Aliphatic polyesters are readily degradable, highly hydrophobic and lack of functionality. In contrast, polyvinylpyrrolidone (PVP), a vinyl-based polymer, exhibits excellent water solubility owning to its highly hydrophilic pyrrolidone (Py) pendant groups but suffers from degradation issues due to stable C-C bonds in its backbones. Functionalizing polyester with pyrrolidone pendant groups leads to a new type of polymer that is highly hydrophilic and hydrolytically labile at the same time. Well defined functional polyesters can be obtained via controlled ring opening polymerization (ROP) of functional lactone monomers. Functionalization of delta-valerolactone with Py groups is realized by thiol-ene click ligation and subsequent oxidation to afford functional lactone (pyvl).

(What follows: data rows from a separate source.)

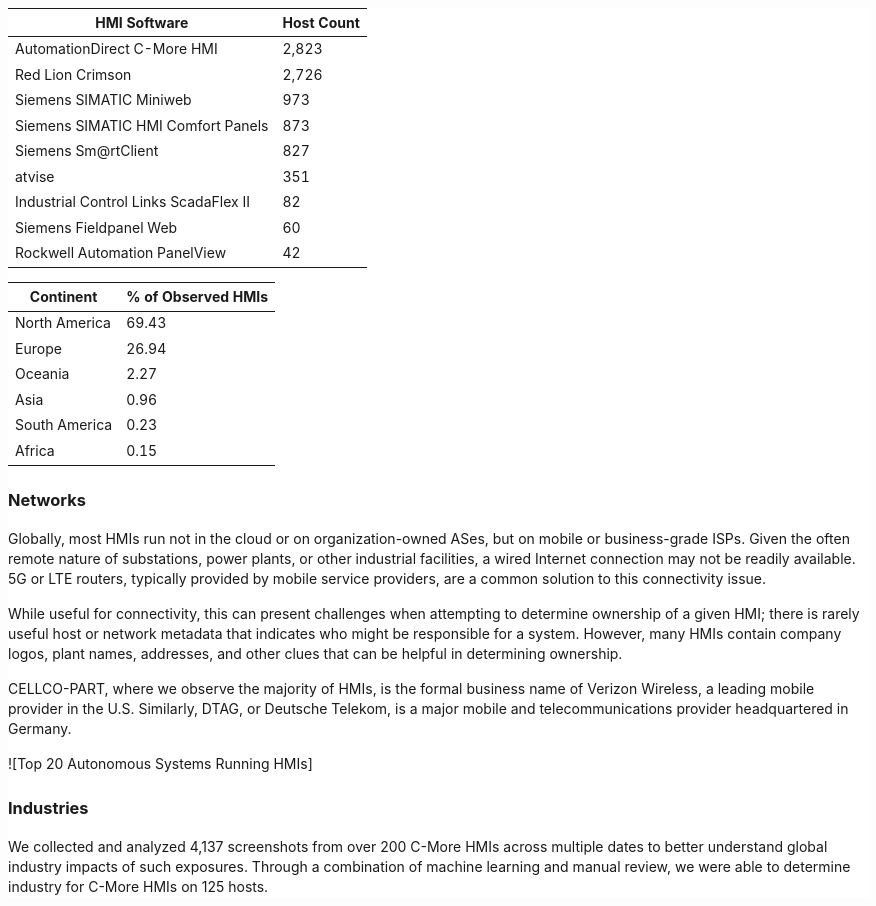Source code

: | HMI Software                  | Host Count |
| ----------------------------- | ---------- |
| AutomationDirect C-More HMI   | 2,823      |
| Red Lion Crimson              | 2,726      |
| Siemens SIMATIC Miniweb       | 973        |
| Siemens SIMATIC HMI Comfort Panels | 873        |
| Siemens Sm@rtClient           | 827        |
| atvise                        | 351        |
| Industrial Control Links ScadaFlex II | 82         |
| Siemens Fieldpanel Web        | 60         |
| Rockwell Automation PanelView | 42         |

| Continent      | % of Observed HMIs |
| -------------- | ------------------ |
| North America  | 69.43              |
| Europe         | 26.94              |
| Oceania        | 2.27               |
| Asia           | 0.96               |
| South America  | 0.23               |
| Africa         | 0.15               |

### Networks
Globally, most HMIs run not in the cloud or on organization-owned ASes, but on mobile or business-grade ISPs. Given the often remote nature of substations, power plants, or other industrial facilities, a wired Internet connection may not be readily available. 5G or LTE routers, typically provided by mobile service providers, are a common solution to this connectivity issue.

While useful for connectivity, this can present challenges when attempting to determine ownership of a given HMI; there is rarely useful host or network metadata that indicates who might be responsible for a system. However, many HMIs contain company logos, plant names, addresses, and other clues that can be helpful in determining ownership.

CELLCO-PART, where we observe the majority of HMIs, is the formal business name of Verizon Wireless, a leading mobile provider in the U.S. Similarly, DTAG, or Deutsche Telekom, is a major mobile and telecommunications provider headquartered in Germany.

![Top 20 Autonomous Systems Running HMIs]

### Industries
We collected and analyzed 4,137 screenshots from over 200 C-More HMIs across multiple dates to better understand global industry impacts of such exposures. Through a combination of machine learning and manual review, we were able to determine industry for C-More HMIs on 125 hosts.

Bulky pendant groups, Py, on lactone rings impede ROP of the functionalized lactones. It is found that strong Bronsted superacid, trifluoromethanesulfonic acid (HOTf), can promote bulk ROP of pyvl at 120 degrees C and that control of the polymerization can be moderately improved in the presence of diphenylphosphate (DPP) under these conditions. Well defined functional polyesters, poly(pyvl)s, are found to be highly hydrophilic and hydrolytically labile. Surprisingly, its amphiphilic block copolymers such as poly(pyvl)(20)-b-PCL60 exhibit sharp and concentration-independent UCST type phase transition at around 35 degrees C in pure water.

Automated summary

This article introduces a new type of polymer that combines high hydrophilicity and high hydrolytic sensitivity by introducing pyrrolidone pendant groups into polyesters. The synthesis of functionalized lactones is achieved through thiol-ene click ligation and oxidation reactions under specific conditions. It is found that a strong Bronsted superacid can promote the polymerization reaction, and the addition of diphenylphosphate improves the control of the reaction. The resulting functional polyesters exhibit high hydrophilicity and hydrolytic sensitivity, and their amphiphilic block copolymers undergo a sharp and concentration-independent UCST phase transition in pure water.